(The problem): Set the data down once more, in full and exactly.

(The data):
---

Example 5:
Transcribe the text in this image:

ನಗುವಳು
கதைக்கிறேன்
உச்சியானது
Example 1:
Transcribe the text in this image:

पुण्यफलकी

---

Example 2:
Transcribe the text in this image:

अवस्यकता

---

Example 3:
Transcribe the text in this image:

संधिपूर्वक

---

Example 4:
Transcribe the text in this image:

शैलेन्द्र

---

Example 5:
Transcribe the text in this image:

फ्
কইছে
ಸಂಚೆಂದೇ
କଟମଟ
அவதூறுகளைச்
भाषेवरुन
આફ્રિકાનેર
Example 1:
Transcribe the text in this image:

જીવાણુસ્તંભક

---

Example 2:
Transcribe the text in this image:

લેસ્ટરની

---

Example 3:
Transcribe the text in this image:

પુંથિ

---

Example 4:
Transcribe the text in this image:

(The completed task):
---

Example 5:
Transcribe the text in this image:

ನಗುವಳು
கதைக்கிறேன்
உச்சியானது
Example 1:
Transcribe the text in this image:

पुण्यफलकी

---

Example 2:
Transcribe the text in this image:

अवस्यकता

---

Example 3:
Transcribe the text in this image:

संधिपूर्वक

---

Example 4:
Transcribe the text in this image:

शैलेन्द्र

---

Example 5:
Transcribe the text in this image:

फ्
কইছে
ಸಂಚೆಂದೇ
କଟମଟ
அவதூறுகளைச்
भाषेवरुन
આફ્રિકાનેર
Example 1:
Transcribe the text in this image:

જીવાણુસ્તંભક

---

Example 2:
Transcribe the text in this image:

લેસ્ટરની

---

Example 3:
Transcribe the text in this image:

પુંથિ

---

Example 4:
Transcribe the text in this image:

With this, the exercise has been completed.